Real stats, folks. Time to get out of the echo chamber.
Fun debate from the other day, that highlights some of these issues: http://intelligencesquaredus.org/index.php/past-debates/men-are-finished/
Women's voices are powerful, especially when it comes to addressing problems in the K-12 educational system. Men are still largely indifferent, which is more a testament to the evolutionary propensity to "suck it up" than the non-existence of a real problem. Women's groups are, by-and-large (and I regret to say this) "blinkered" on this issue.
There is no qualifying reminder in the above article that indicates the sad state of women relative to men is far more an issue in other societies. American women read it, and apply the sentiment to their own culture.
Incidentally, I lived in a developing country for 20 years, and I was never shy to promote gender equality in the course of conversation. But I also learned that women in those countries have their own ideas about male-female roles that often fly in the face of what our own female-empowerment advocacy groups say.
"I guess you didn't read..."
"claiming that every women's advocate group..."
You can write better than that, Maggie K.
MK, we're beating the horse now. Time to pick up a book with an alternative viewpoint. I've already made a few recommendations. Nothing wrong with stepping outside the bubble. I myself read feminist blogs all the time as I do my research. And we keep running out of 'Reply' space, so let's save it for another thread before this one becomes hopelessly muddled. :o)
+ The WEEA (Women's Educational Equity Act) still receives federal funding even though girls have been ahead of boys in most measures of success at school for about 20 years now. No similar act exists for boys.

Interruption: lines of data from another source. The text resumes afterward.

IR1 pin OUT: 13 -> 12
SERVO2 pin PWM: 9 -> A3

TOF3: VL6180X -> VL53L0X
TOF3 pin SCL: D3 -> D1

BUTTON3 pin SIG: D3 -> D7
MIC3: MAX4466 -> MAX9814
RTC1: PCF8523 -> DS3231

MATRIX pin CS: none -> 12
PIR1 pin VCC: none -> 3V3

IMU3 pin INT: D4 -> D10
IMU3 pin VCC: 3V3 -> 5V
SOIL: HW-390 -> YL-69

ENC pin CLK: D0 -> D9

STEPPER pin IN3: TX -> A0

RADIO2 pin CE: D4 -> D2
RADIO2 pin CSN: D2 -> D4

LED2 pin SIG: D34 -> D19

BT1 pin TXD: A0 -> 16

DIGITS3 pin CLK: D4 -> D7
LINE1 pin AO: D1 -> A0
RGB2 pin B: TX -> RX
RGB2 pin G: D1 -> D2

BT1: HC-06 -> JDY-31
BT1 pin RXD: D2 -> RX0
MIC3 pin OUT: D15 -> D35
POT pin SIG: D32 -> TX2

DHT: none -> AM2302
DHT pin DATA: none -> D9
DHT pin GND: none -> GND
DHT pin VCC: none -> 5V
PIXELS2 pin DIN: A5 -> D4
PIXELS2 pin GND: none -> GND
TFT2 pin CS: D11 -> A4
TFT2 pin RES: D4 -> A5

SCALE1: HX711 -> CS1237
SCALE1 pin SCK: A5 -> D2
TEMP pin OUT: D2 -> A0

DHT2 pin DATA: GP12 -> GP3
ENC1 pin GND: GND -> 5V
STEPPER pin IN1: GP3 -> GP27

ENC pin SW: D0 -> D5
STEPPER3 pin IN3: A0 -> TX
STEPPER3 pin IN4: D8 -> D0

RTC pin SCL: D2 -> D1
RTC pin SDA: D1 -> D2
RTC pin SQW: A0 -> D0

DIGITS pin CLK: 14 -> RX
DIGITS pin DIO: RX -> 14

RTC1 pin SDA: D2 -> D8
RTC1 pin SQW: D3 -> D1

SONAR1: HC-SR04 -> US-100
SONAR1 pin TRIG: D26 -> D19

+ The persistence of special scholarships for college women, while no special scholarships for men, and all other scholarships open to competition from both men and women. Meanwhile, more women attend and graduate from college.
+ Many colleges are having to implement affirmative action programs to recruit more men.
It just so happens that instead of posting snotty replies to people who work on behalf of causes that aren't my own passion, I embraced and am actually doing something to make things better for a certain group of people--girls.